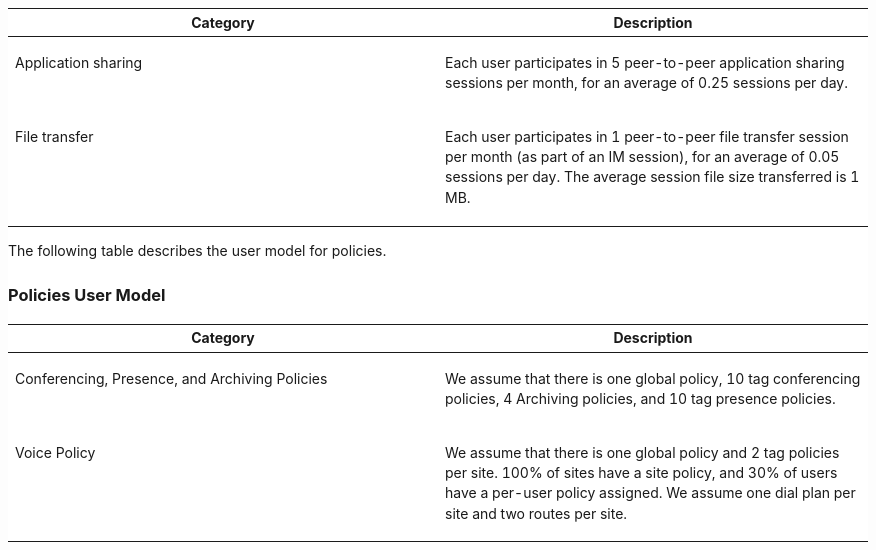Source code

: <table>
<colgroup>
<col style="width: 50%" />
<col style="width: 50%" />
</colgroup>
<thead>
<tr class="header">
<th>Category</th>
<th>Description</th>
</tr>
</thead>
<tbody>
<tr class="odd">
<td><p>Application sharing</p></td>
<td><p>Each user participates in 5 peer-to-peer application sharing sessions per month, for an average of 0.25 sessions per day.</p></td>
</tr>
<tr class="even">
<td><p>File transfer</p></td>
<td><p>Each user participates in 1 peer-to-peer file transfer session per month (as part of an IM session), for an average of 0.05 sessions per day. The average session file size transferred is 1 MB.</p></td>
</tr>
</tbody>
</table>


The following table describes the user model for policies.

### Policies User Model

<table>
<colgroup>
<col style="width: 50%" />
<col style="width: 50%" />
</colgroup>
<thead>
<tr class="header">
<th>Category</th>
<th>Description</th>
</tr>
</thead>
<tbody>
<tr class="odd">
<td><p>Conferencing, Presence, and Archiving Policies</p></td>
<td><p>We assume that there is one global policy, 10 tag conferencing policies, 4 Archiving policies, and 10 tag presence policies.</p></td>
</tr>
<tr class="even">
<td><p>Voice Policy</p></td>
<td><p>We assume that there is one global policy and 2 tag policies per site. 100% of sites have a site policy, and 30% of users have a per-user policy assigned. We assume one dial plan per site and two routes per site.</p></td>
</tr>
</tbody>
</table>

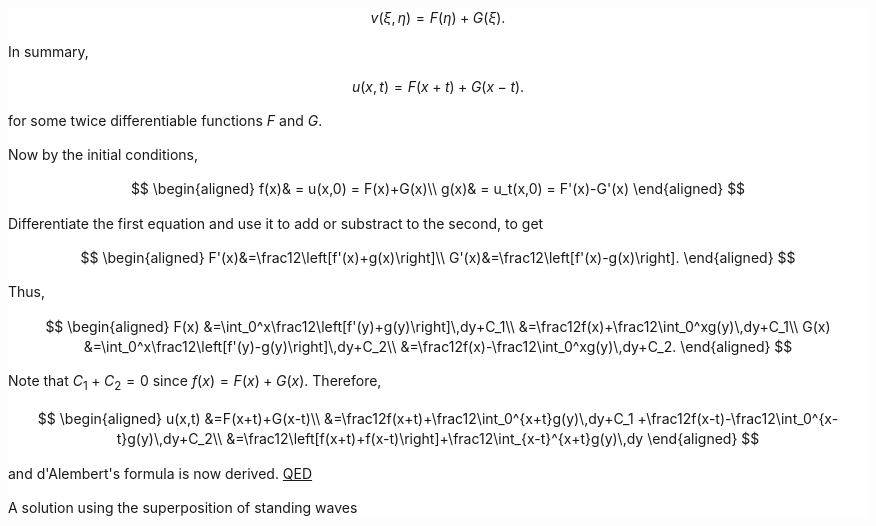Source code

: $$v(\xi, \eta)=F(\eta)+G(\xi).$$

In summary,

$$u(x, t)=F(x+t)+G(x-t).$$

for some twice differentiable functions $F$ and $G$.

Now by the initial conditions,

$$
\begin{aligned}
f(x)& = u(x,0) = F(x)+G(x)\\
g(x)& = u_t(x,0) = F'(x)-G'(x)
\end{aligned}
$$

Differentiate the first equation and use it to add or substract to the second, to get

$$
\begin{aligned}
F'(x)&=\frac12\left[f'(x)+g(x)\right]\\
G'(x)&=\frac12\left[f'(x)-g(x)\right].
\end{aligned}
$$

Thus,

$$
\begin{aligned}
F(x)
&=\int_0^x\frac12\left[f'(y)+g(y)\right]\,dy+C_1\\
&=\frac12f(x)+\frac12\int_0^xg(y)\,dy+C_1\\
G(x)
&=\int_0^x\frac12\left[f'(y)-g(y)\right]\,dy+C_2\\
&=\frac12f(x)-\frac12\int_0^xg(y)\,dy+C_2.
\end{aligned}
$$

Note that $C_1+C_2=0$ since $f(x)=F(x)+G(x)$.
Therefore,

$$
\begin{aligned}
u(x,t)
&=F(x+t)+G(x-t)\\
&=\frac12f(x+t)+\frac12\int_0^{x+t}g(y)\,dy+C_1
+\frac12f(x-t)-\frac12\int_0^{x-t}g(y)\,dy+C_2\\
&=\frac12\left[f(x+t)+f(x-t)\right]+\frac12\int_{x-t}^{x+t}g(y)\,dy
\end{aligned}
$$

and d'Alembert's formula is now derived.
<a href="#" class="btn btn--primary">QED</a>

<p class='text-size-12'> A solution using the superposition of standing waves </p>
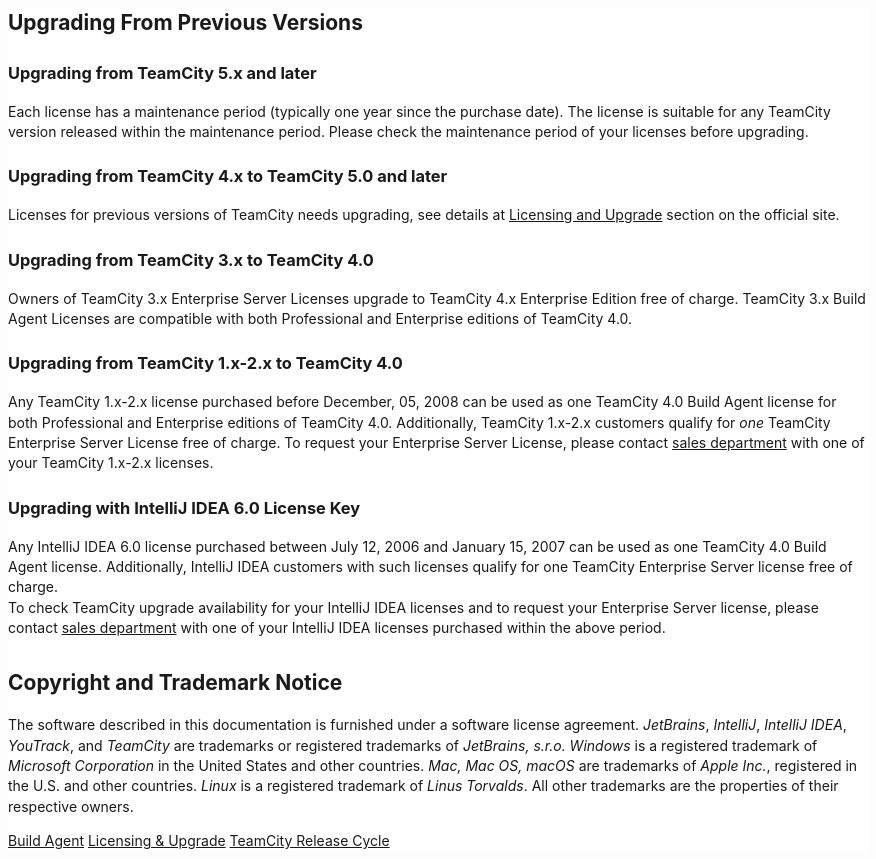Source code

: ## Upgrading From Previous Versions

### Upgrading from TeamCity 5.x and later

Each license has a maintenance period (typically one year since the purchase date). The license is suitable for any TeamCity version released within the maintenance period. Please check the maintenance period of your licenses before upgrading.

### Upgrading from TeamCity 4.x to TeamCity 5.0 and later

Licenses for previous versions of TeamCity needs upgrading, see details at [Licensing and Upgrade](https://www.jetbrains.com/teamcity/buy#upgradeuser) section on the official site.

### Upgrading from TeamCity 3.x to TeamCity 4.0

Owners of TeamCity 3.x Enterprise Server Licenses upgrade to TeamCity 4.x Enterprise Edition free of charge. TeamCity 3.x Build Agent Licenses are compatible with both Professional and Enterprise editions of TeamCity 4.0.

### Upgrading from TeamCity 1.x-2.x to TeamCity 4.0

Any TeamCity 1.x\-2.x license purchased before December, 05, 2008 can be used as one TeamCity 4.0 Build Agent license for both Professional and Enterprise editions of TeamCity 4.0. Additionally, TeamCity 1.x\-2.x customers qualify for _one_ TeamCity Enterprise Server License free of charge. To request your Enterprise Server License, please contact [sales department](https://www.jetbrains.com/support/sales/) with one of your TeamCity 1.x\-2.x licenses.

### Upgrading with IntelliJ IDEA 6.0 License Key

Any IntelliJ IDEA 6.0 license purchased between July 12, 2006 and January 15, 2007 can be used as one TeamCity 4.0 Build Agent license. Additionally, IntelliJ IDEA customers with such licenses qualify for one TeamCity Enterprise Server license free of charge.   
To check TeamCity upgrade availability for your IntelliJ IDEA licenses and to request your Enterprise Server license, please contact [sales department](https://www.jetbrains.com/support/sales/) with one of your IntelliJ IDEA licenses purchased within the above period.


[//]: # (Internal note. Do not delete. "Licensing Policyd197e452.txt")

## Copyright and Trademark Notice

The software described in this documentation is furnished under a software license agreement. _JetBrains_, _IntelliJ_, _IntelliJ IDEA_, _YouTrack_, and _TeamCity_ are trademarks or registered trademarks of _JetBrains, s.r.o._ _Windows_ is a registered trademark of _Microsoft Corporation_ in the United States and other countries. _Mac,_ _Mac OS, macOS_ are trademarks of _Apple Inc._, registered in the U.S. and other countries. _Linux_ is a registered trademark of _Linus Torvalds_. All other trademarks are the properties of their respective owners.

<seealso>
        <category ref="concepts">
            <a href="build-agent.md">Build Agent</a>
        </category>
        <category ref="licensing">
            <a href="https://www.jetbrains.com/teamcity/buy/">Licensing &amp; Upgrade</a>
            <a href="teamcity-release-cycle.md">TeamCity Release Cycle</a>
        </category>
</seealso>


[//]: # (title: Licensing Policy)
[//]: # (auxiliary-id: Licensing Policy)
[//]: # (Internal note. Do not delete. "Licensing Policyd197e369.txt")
****************************************
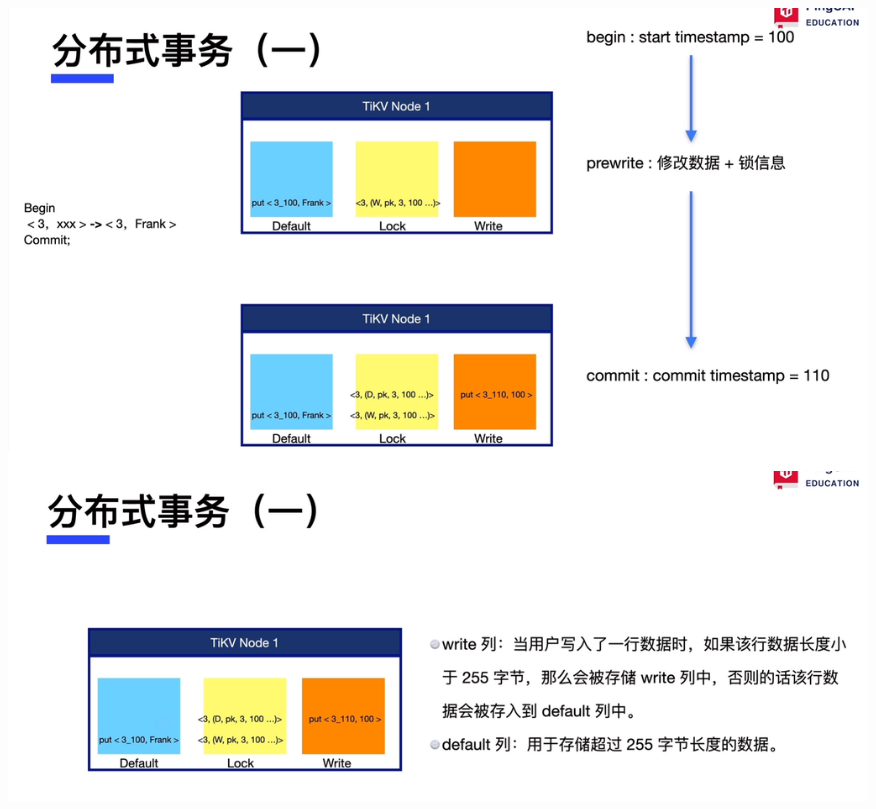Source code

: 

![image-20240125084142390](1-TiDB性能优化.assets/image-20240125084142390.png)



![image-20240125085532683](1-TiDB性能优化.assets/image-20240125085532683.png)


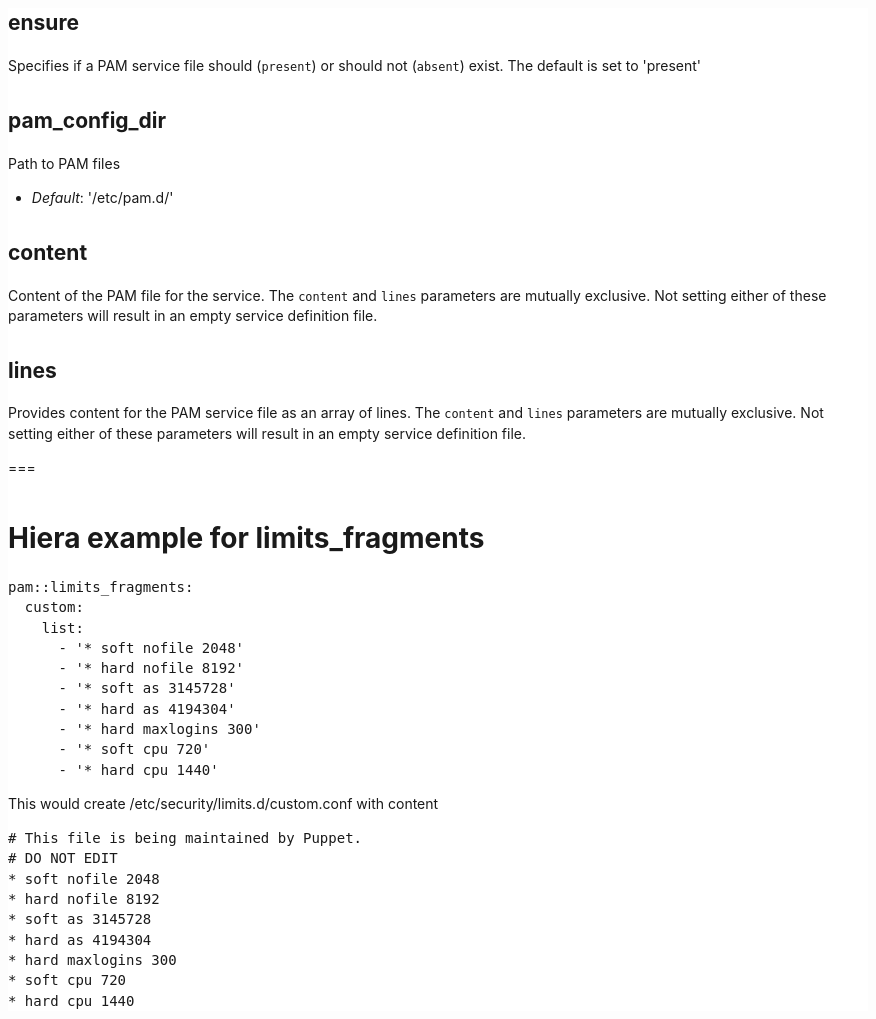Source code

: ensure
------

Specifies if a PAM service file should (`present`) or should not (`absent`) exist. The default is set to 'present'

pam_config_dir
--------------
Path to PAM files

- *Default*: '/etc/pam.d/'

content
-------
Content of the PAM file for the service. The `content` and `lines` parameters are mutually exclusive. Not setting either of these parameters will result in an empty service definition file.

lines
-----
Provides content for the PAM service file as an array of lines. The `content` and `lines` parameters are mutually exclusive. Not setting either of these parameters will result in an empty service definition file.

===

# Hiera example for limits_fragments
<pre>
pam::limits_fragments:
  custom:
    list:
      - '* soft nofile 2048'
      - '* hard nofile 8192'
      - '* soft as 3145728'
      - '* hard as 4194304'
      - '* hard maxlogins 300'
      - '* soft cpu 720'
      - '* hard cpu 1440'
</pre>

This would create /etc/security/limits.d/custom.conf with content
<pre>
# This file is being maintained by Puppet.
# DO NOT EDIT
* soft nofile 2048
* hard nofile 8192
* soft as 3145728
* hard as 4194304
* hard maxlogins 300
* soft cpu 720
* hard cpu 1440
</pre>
****************************************
* _DIRECTIONS_:
Please revise the lines starting with the one containing "### Policies User Model" and going on through the one containing "Now by the initial", replacing "global policy" with "default policy" and changing nothing else. Return only those lines, and leave out the picture.

* _TASK ANSWER_:
### Policies User Model

<table>
<colgroup>
<col style="width: 50%" />
<col style="width: 50%" />
</colgroup>
<thead>
<tr class="header">
<th>Category</th>
<th>Description</th>
</tr>
</thead>
<tbody>
<tr class="odd">
<td><p>Conferencing, Presence, and Archiving Policies</p></td>
<td><p>We assume that there is one default policy, 10 tag conferencing policies, 4 Archiving policies, and 10 tag presence policies.</p></td>
</tr>
<tr class="even">
<td><p>Voice Policy</p></td>
<td><p>We assume that there is one default policy and 2 tag policies per site. 100% of sites have a site policy, and 30% of users have a per-user policy assigned. We assume one dial plan per site and two routes per site.</p></td>
</tr>
</tbody>
</table>

Source code

: $$v(\xi, \eta)=F(\eta)+G(\xi).$$

In summary,

$$u(x, t)=F(x+t)+G(x-t).$$

for some twice differentiable functions $F$ and $G$.

Now by the initial conditions,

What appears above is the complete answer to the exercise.